### PROBLEM DETAILS
Beginning with the line that contains "left back paw: (553, 631)" in the material below, print each line exactly until the line that contains "right shoulder: (343, 279)" has been printed, then stop.

### SUPPLIED RECORDS

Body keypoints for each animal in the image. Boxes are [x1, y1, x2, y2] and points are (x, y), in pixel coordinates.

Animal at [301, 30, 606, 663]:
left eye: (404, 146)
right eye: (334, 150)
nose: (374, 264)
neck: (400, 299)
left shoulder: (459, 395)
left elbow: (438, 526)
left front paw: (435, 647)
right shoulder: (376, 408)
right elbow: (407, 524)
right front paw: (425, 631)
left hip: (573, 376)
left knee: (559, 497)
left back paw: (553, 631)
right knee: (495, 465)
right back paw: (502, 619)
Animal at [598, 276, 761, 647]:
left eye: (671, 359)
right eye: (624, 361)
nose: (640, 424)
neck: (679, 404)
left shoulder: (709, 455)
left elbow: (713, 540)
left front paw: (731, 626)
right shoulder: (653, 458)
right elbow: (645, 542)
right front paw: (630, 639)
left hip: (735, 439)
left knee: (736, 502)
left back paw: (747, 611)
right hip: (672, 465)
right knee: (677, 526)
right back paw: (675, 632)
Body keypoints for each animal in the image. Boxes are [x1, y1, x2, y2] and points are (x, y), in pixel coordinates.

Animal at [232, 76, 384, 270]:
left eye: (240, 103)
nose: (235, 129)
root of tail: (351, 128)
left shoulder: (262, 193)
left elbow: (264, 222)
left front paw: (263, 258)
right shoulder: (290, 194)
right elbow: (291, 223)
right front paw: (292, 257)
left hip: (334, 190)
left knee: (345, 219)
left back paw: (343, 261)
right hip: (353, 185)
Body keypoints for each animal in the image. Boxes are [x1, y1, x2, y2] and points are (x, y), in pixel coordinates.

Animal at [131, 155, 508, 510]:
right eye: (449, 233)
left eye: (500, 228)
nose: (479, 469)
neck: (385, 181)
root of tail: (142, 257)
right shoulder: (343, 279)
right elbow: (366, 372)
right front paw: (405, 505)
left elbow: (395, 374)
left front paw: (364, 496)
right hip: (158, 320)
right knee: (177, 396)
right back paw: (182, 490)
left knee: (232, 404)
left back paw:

### OUTPUT OF THE EXERCISE
left back paw: (553, 631)
right knee: (495, 465)
right back paw: (502, 619)
Animal at [598, 276, 761, 647]:
left eye: (671, 359)
right eye: (624, 361)
nose: (640, 424)
neck: (679, 404)
left shoulder: (709, 455)
left elbow: (713, 540)
left front paw: (731, 626)
right shoulder: (653, 458)
right elbow: (645, 542)
right front paw: (630, 639)
left hip: (735, 439)
left knee: (736, 502)
left back paw: (747, 611)
right hip: (672, 465)
right knee: (677, 526)
right back paw: (675, 632)
Body keypoints for each animal in the image. Boxes are [x1, y1, x2, y2] and points are (x, y), in pixel coordinates.

Animal at [232, 76, 384, 270]:
left eye: (240, 103)
nose: (235, 129)
root of tail: (351, 128)
left shoulder: (262, 193)
left elbow: (264, 222)
left front paw: (263, 258)
right shoulder: (290, 194)
right elbow: (291, 223)
right front paw: (292, 257)
left hip: (334, 190)
left knee: (345, 219)
left back paw: (343, 261)
right hip: (353, 185)
Body keypoints for each animal in the image. Boxes are [x1, y1, x2, y2] and points are (x, y), in pixel coordinates.

Animal at [131, 155, 508, 510]:
right eye: (449, 233)
left eye: (500, 228)
nose: (479, 469)
neck: (385, 181)
root of tail: (142, 257)
right shoulder: (343, 279)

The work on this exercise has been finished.